Maria had been too young at the time to understand what her mother did for a living. All she knew was she didn’t like the tequila bottle always in Lovey Dovey’s hand because her mama turned mean when she drank from it.
Worse were the men Lovey Dovey brought home. Even as a young child, Maria didn’t like the way they looked at her with a strange light in their eyes. It wasn’t until she was older that she understood the only thing standing between her and her mother’s johns was Logan.
Couldn’t get worse, could it? A whore for a mother and a rapist for a father. Her hysterical laugh echoed off the bathroom walls, and she put her hands over her ears. She was seriously losing it. Please hurry, Jake.
The torn clothes had to go. She peeled them off and put on the jeans and long-sleeve T-shirt she’d bought. Thankfully, she had forgotten to take her credit card out of her pocket when she’d stopped for gas before going to Fortunada’s house.
There had been an awkward moment at the store when she’d handed it to the cashier. The girl had eyed her torn, bloodstained blouse and bruised face, and Maria had been sure she was going to be asked for her driver’s license. As Fortunada had her purse and wallet, that wouldn’t have been possible to produce.

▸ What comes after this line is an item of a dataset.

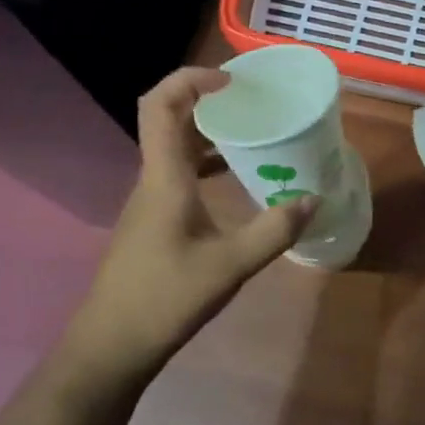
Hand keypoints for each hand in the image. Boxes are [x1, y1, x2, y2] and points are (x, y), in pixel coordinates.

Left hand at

“I had a fight with my boyfriend. No problem, I dumped the jerk.” She’d glanced around. “I’d really like to get out of here, though, before he comes looking for me.” Turned out the girl could relate and had taken pity on her.
The foundation she’d bought covered most of the bruising but did nothing to hide the swelling. She grabbed the brush out of the plastic bag. After covering as much of her face as possible with her hair, she studied the results in the cracked mirror.